» **WHAT YOU NEED TO DO**
Extend the account of the Boeing computer break-in below, picking up right after its last sentence.

» **SELECTED TEXT**
_ _ _ _

Rich says into the telephone, “Is your root password ‘2ovens’?” Dead silence on the other end of the line. All we heard was a “thunk” where this guy’s head hit the table.
As he returned to the classroom, Don sensed a storm brewing. “I said, ‘Well, guys, it’s time for some on-the-job real life training.’”
With part of the class tagging along, Don prepared for battle. First, he went to the computer center in Bellevue where the firewall was located. “We found the account that was actually running the Crack program, the one the attacker was logging in and out of, and the IP address he was coming from.”
By this time, with their password-cracking program running on the Boeing computer, the two hackers had moved into the rest of Boeing’s system, “spider-webbing” out to access hundreds of Boeing computers.
One of the computers that the Boeing system connected to wasn’t even in Seattle. In fact, it was on the opposite coast. According to Costa:
It was one of the Jet Propulsion lab computers at NASA’s Langley Research Labs in Virginia, a Cray YMP5, one of the crown jewels. That was one of our defining moments.
All kinds of things cross your mind. Some of the secrets could make me rich, or dead, or really guilty.
The folks in the seminar were taking turns watching the fun in the computer center. They were stunned when the Boeing security team discovered their attackers had gotten access to the Cray, and Don could hardly believe it. “We were able to very quickly, within an hour or two, determine that access point and the access points to the firewall.” Meanwhile, Ken set up virtual traps on the firewall in order to determine what other accounts the attackers had breached.
Don rang the local phone company and asked to have a “trap and trace” put on the Boeing modem lines that the attackers were using. This is a method that would capture the phone number that the calls were originating from. The telephone people agreed without hesitation. “They were part of our team and knew who I was, no questions asked. That’s one of the advantages of being on these law enforcement teams.”
Don put laptops in the circuits between the modems and the computers, “basically to store all the keystrokes to a file.” He even connected Okidata printers to each machine “to print everything they did in real time. I needed it for evidence. You can’t argue with paper like you can with an electronic file.” Maybe it’s not surprising when you think about which a panel of jurors is more likely to believe: an electronic file or a document printed out at the very time of the incident.

_ _ _ _

» **SOURCE MATERIAL**

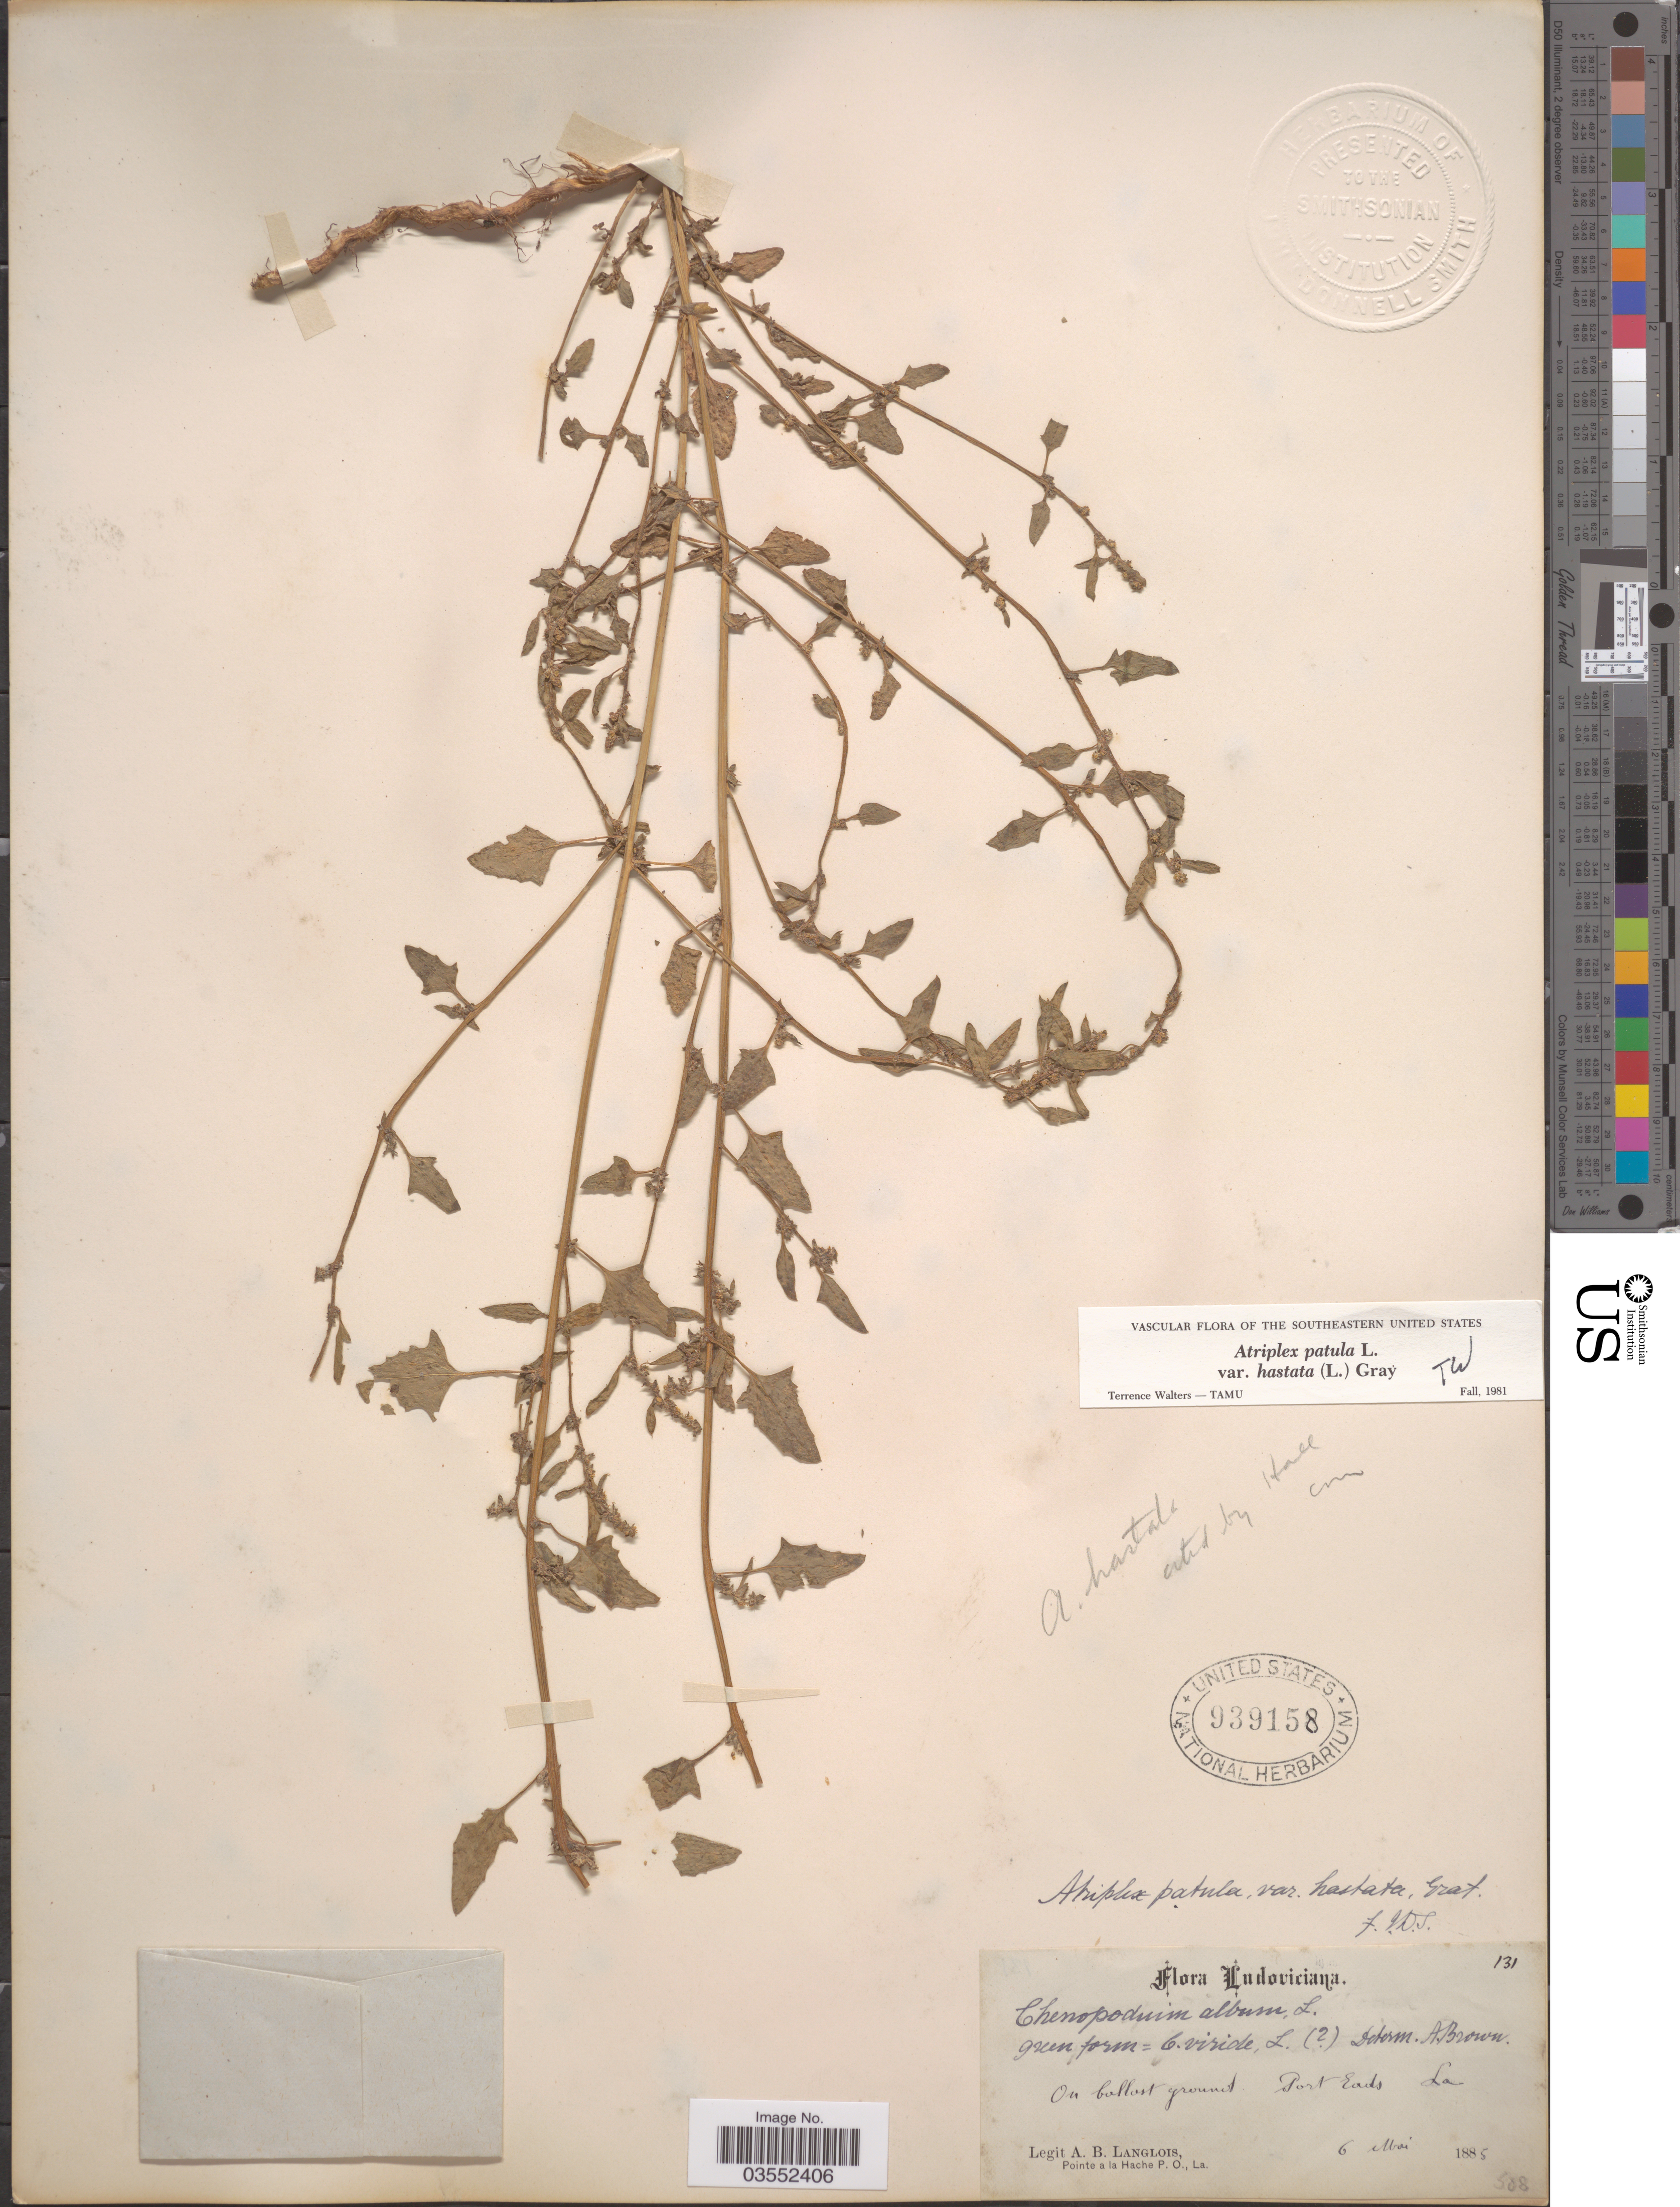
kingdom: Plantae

_ _ _ _

» **TASK ANSWER**
The group returned to the seminar for a few hours where Don outlined the situation and defensive measures taken. The law enforcement officers were getting hands-on, graduate-level experience in computer forensics. “We went back up to do some more work and check on what we had, and while I was standing there with two federal officers and my partner, the modem goes off. Bingo, these guys came in, logged in on the account,” Don said.
The local phone company tracked Matt and Costa to their homes. The team watched as the hackers logged into the firewall. They then transferred over to the University of Washington, where they logged in to Matt Anderson’s account.
Matt and Costa had taken precautions that they thought would protect their calls from being traced. For one thing, instead of dialing Boeing directly, they were calling into the District Court computers and then routing a call from the Court to Boeing. They figured that “if there was someone monitoring us at Boeing, they were probably having a rough time figuring out where our call was originating from,” Costa said.
They had no idea their every move was being watched and recorded as Matt dialed into the Court, from there to Boeing, and then transferred to his personal student account.
Since we were so new on [the District Court] system and the password and user name were “public,” at the time I didn’t think it was a threat, or I was being lazy. That direct dial is what gave them the trace to my apartment and that’s where everything fell apart.
Don’s team felt like the proverbial fly on the wall as Matt started reading the email on his student account. “In this guy’s email is all this stuff about their hacker exploits and responses from other hackers.”
The law enforcement officers are sitting there laughing their asses off, ’cause these are basically arrogant kids, not considering they’d get caught. And we’re watching them real time produce evidence right there in our hands.
Meanwhile, Don was ripping the sheets off the printer, having everybody sign as a witness, and sealing then as evidence. “In less than six hours from the point we knew we had this intrusion, we already had these guys on criminal trespass.”
Boeing management was not laughing. “They were scared out of their wits and wanted the hackers terminated — ‘Get them off the computers and shut all this off right now.’” Don was able to convince them it would be wiser to wait. “I said, ‘We don’t know how many places these guys have gotten into. We need to monitor them for a while and find out what the heck is going on and what they’ve done.’” When you consider the risk involved, it was a remarkable testament to Don’s professional skills that management capitulated.

Under Surveillance

One of the federal officers attending the seminar obtained warrants for tapping Matt and Costa’s telephones. But the wiretaps were only one part of the effort. By this time the federal government was taking the case very seriously. The action had assumed aspects of a spy movie or a crime thriller: FBI agents were sent to the campus in teams. Posing as students, they followed Matt around campus, noting his actions so they would later be able to testify that at some particular time, he was using one particular computer on campus. Otherwise it would be easy to claim, “That wasn’t me — lots of people use that computer every day.” It had happened before.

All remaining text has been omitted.